• [WHAT IS NEEDED] Return exactly the final stretch of the records below, opening with the line that contains "laptop: present [1103,612,1364,814]" and closing with the last line.

(Records excerpted from a collection)

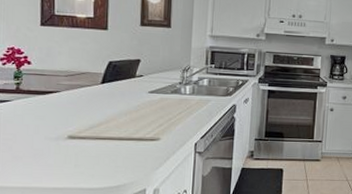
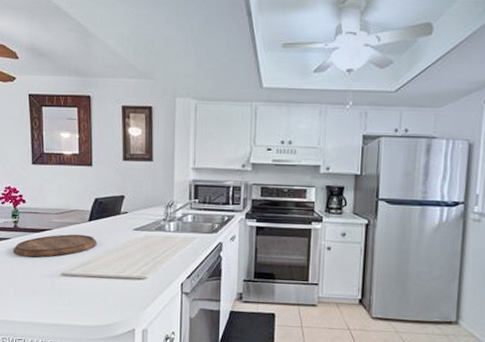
cutting board: none [13,96,109,120] -> present [13,234,97,258]

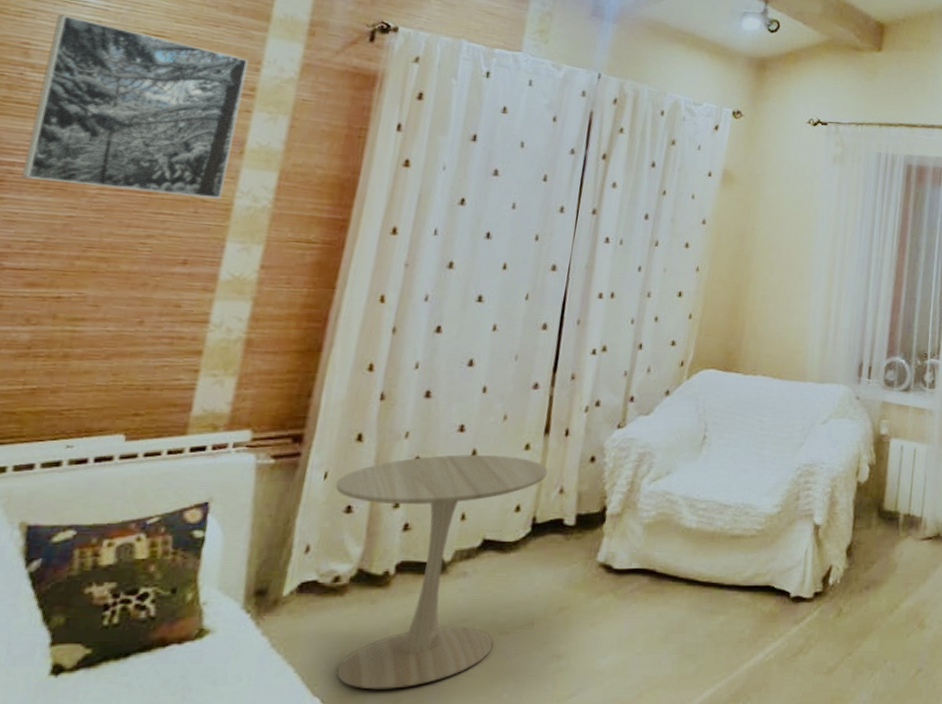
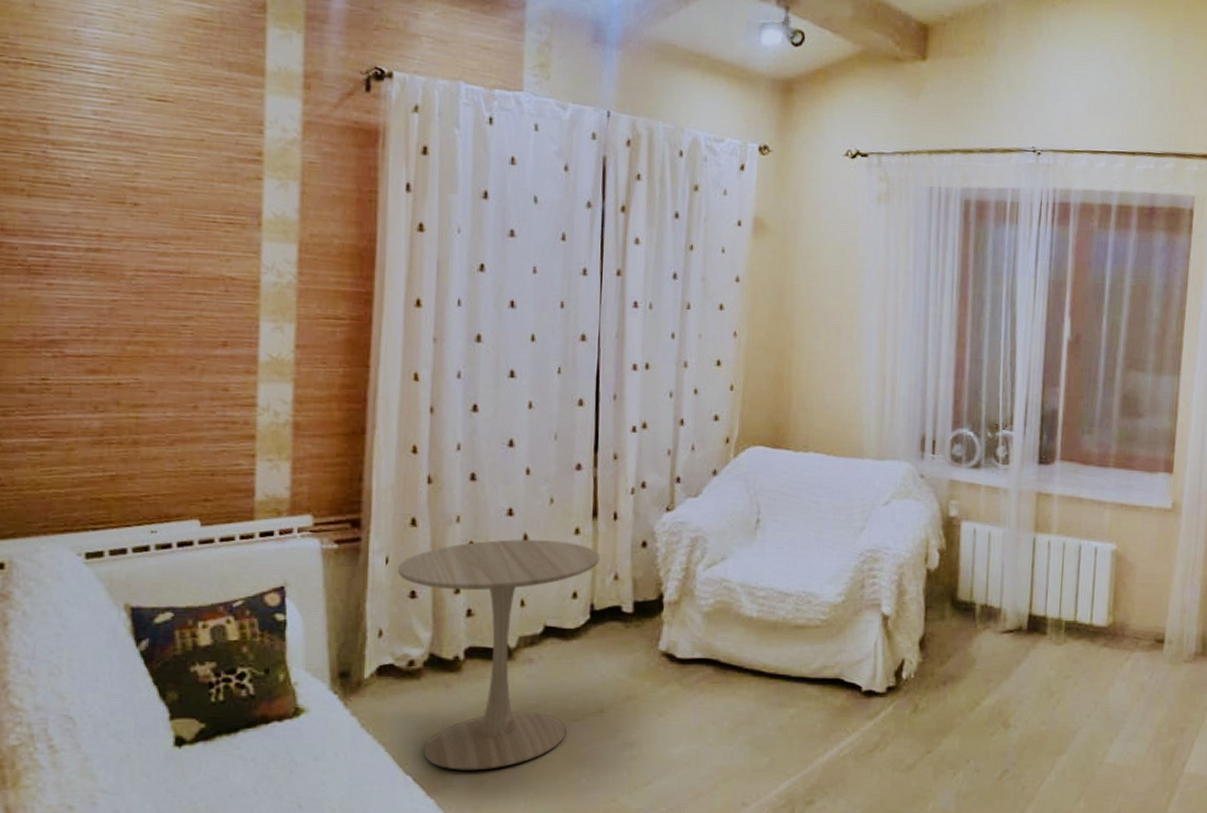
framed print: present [22,14,249,200] -> none [64,84,251,276]

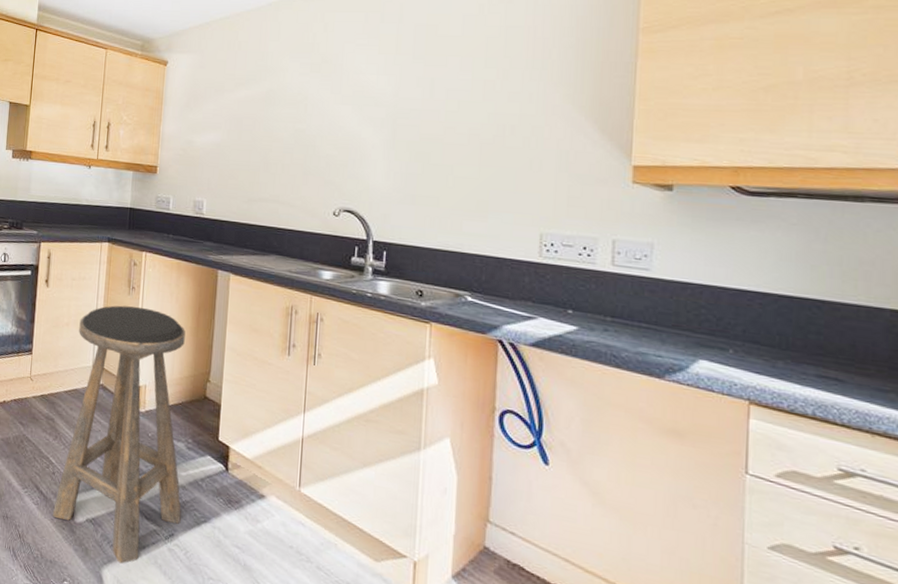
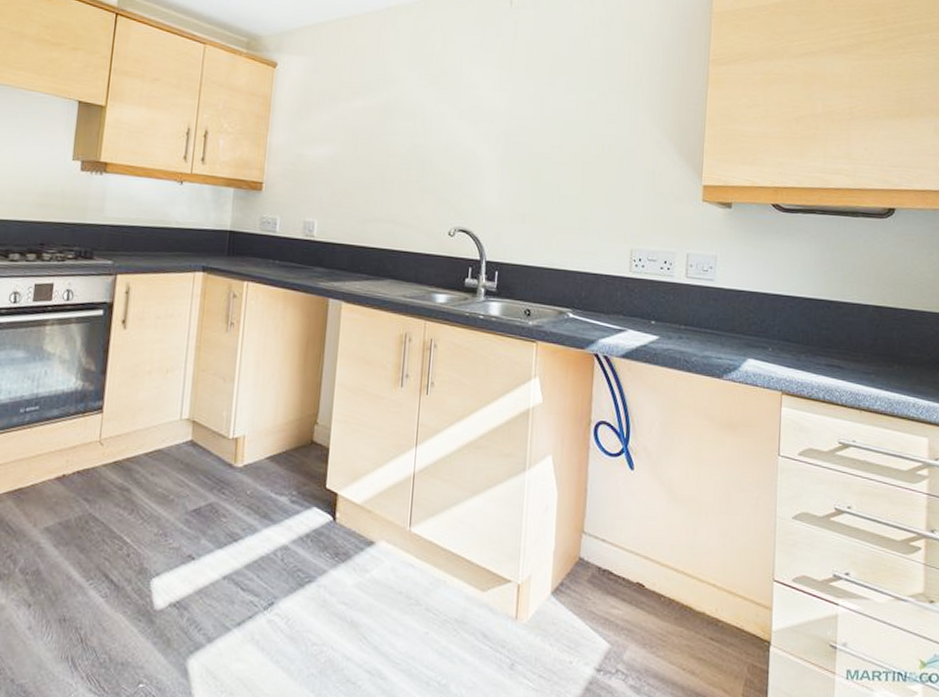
stool: present [53,305,185,564] -> none [126,345,292,648]

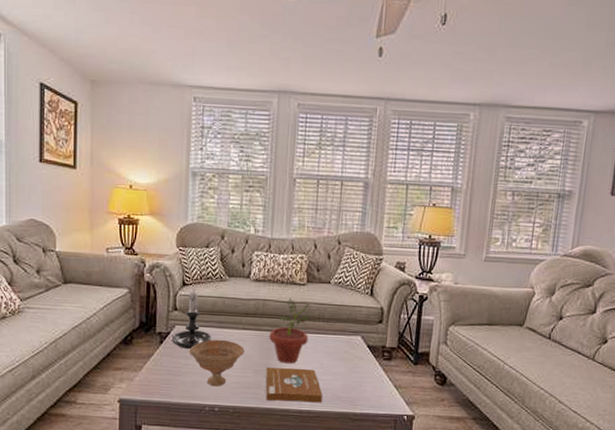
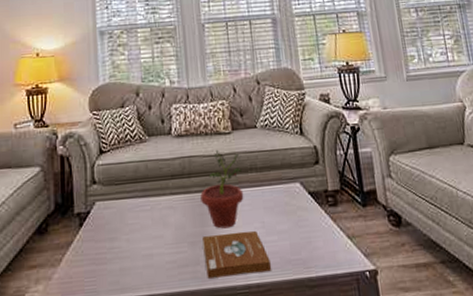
candle holder: present [171,289,212,349] -> none [92,156,138,229]
bowl: present [189,339,245,387] -> none [113,210,176,271]

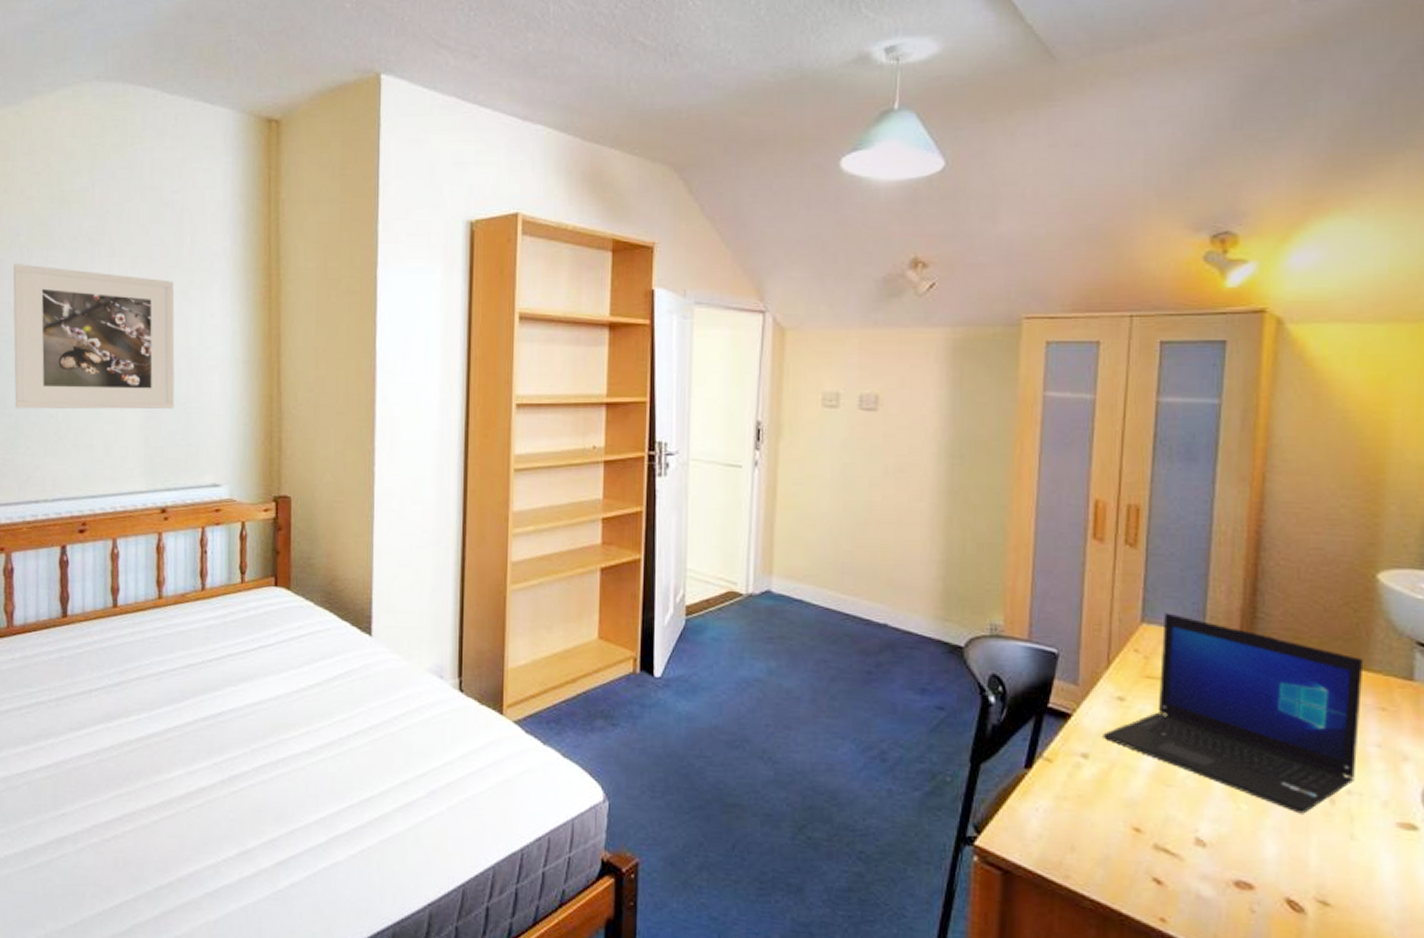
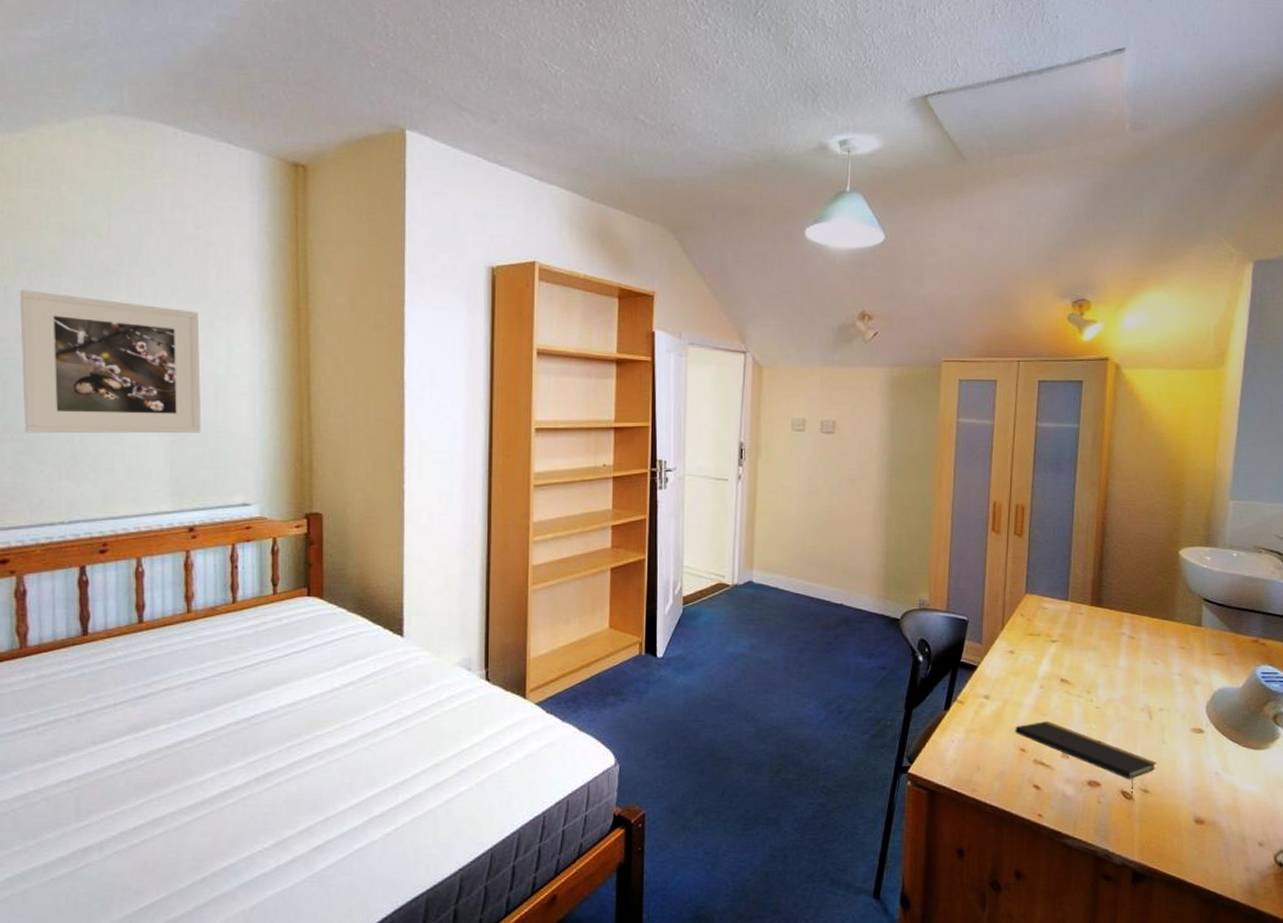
laptop: present [1103,612,1364,814] -> none [999,585,1171,728]
notepad: none [1126,794,1342,908] -> present [1015,721,1157,796]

• [TASK RESPONSE]
laptop: present [1103,612,1364,814] -> none [999,585,1171,728]
notepad: none [1126,794,1342,908] -> present [1015,721,1157,796]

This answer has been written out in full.